(To-do item)
The line containing "Working capital loan to support women SHGs." marks the end: output every line of the data up to it, and that line too, exactly as written.

(Source information)
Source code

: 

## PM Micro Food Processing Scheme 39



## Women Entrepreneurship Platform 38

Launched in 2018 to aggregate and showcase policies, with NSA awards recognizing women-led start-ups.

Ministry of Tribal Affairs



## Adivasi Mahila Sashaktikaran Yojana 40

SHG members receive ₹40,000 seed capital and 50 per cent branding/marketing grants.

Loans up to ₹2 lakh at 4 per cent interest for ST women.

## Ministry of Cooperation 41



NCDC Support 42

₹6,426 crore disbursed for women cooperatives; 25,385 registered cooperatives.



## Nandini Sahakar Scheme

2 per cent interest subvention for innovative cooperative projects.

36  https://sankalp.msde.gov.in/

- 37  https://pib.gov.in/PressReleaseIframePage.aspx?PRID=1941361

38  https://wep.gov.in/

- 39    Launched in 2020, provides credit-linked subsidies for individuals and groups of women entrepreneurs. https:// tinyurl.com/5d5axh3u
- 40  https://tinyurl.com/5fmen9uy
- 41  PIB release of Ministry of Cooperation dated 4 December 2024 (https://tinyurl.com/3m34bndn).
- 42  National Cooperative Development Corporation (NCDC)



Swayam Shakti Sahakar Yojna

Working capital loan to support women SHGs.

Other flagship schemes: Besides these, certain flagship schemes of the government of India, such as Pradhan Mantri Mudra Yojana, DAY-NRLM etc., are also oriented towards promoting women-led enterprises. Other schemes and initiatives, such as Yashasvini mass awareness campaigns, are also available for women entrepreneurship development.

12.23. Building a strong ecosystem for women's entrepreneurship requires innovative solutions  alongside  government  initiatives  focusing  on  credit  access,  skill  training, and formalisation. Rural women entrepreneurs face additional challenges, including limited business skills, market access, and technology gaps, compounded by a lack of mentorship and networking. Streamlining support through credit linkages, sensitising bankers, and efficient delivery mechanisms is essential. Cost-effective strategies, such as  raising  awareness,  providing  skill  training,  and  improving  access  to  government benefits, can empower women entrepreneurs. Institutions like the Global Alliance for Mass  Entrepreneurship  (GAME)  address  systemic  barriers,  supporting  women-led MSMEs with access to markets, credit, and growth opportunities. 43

(Expected output)
Source code

: 

## PM Micro Food Processing Scheme 39



## Women Entrepreneurship Platform 38

Launched in 2018 to aggregate and showcase policies, with NSA awards recognizing women-led start-ups.

Ministry of Tribal Affairs



## Adivasi Mahila Sashaktikaran Yojana 40

SHG members receive ₹40,000 seed capital and 50 per cent branding/marketing grants.

Loans up to ₹2 lakh at 4 per cent interest for ST women.

## Ministry of Cooperation 41



NCDC Support 42

₹6,426 crore disbursed for women cooperatives; 25,385 registered cooperatives.



## Nandini Sahakar Scheme

2 per cent interest subvention for innovative cooperative projects.

36  https://sankalp.msde.gov.in/

- 37  https://pib.gov.in/PressReleaseIframePage.aspx?PRID=1941361

38  https://wep.gov.in/

- 39    Launched in 2020, provides credit-linked subsidies for individuals and groups of women entrepreneurs. https:// tinyurl.com/5d5axh3u
- 40  https://tinyurl.com/5fmen9uy
- 41  PIB release of Ministry of Cooperation dated 4 December 2024 (https://tinyurl.com/3m34bndn).
- 42  National Cooperative Development Corporation (NCDC)



Swayam Shakti Sahakar Yojna

Working capital loan to support women SHGs.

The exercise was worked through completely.